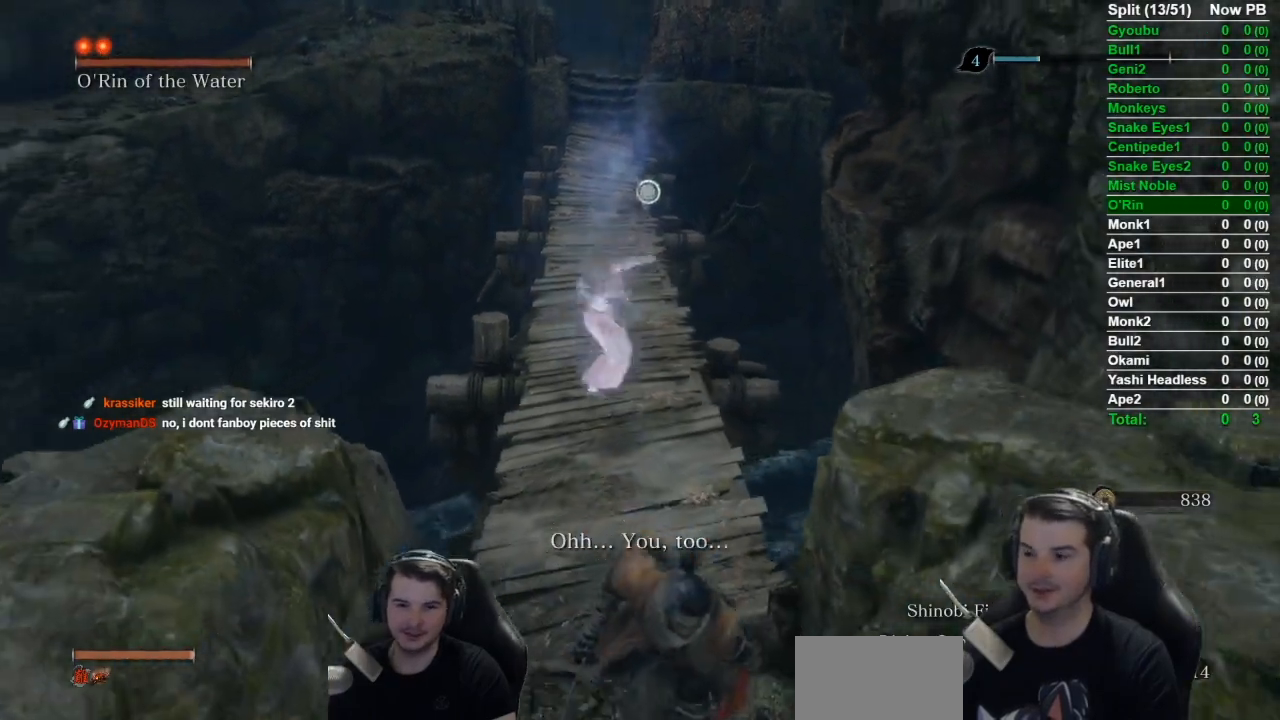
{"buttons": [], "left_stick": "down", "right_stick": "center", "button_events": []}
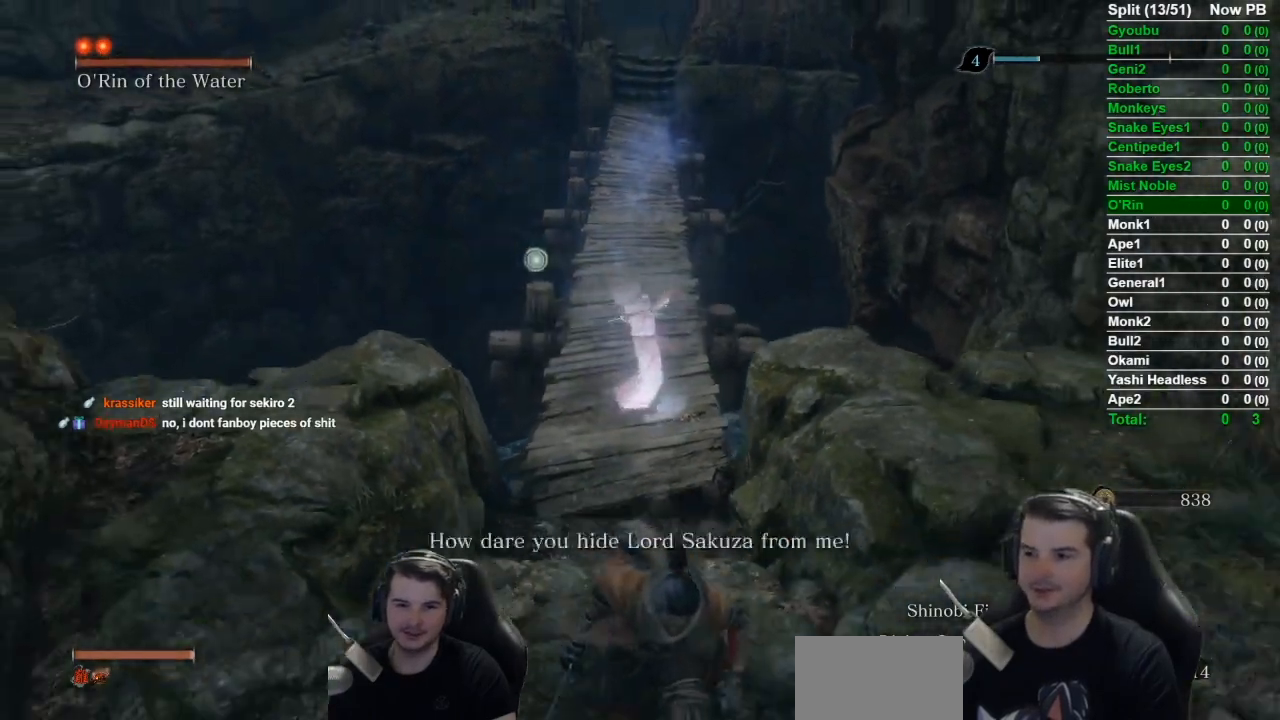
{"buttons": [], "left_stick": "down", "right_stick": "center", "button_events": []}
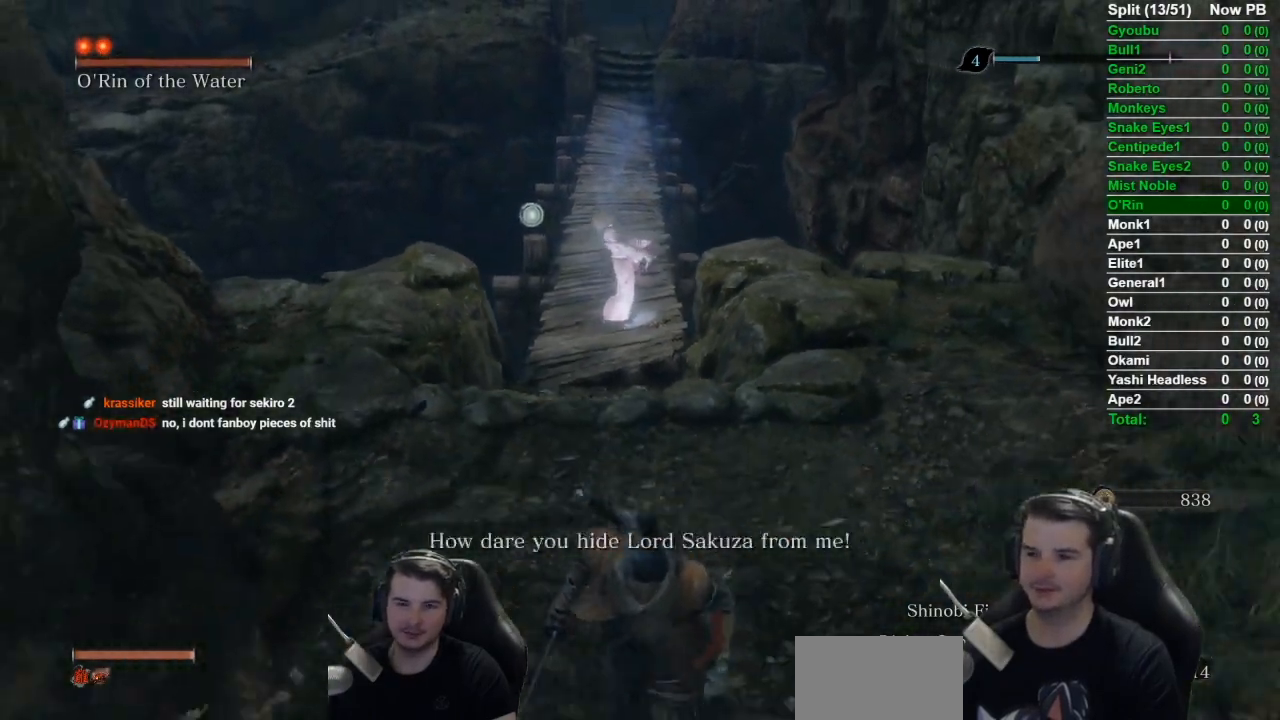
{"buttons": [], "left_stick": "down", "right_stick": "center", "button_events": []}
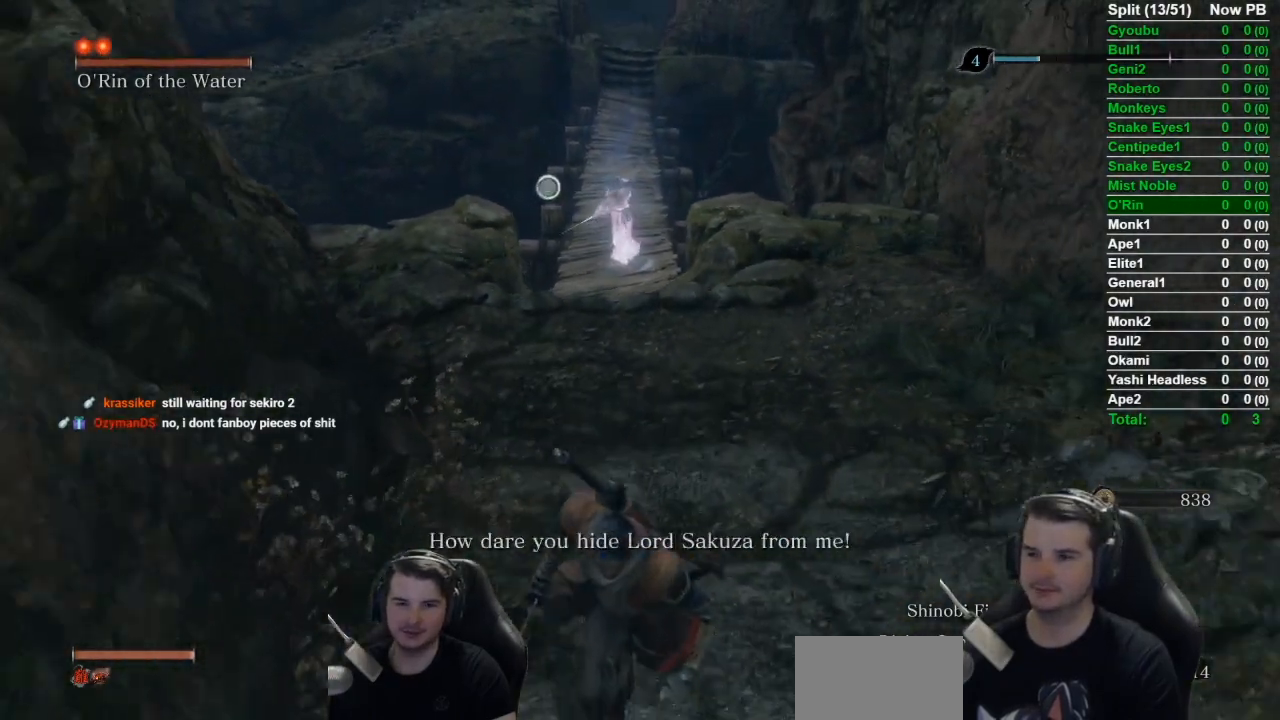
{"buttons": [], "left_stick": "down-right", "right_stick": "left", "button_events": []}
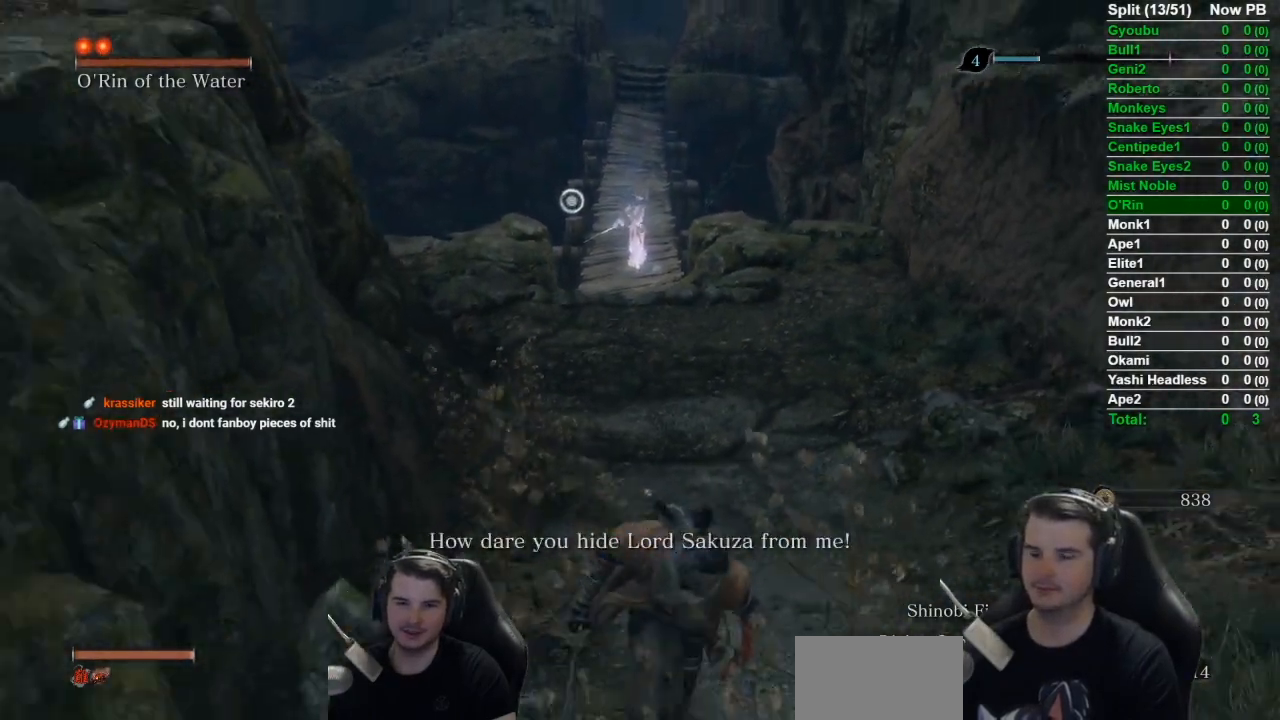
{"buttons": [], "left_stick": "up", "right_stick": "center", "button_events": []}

---*---

**Assignment:** When copying the listing, print each line exactly but leave out every picture.

**Written solution:**
{"buttons": [], "left_stick": "down", "right_stick": "center", "button_events": []}
{"buttons": [], "left_stick": "down", "right_stick": "center", "button_events": []}
{"buttons": [], "left_stick": "down", "right_stick": "center", "button_events": []}
{"buttons": [], "left_stick": "down-right", "right_stick": "left", "button_events": []}
{"buttons": [], "left_stick": "up", "right_stick": "center", "button_events": []}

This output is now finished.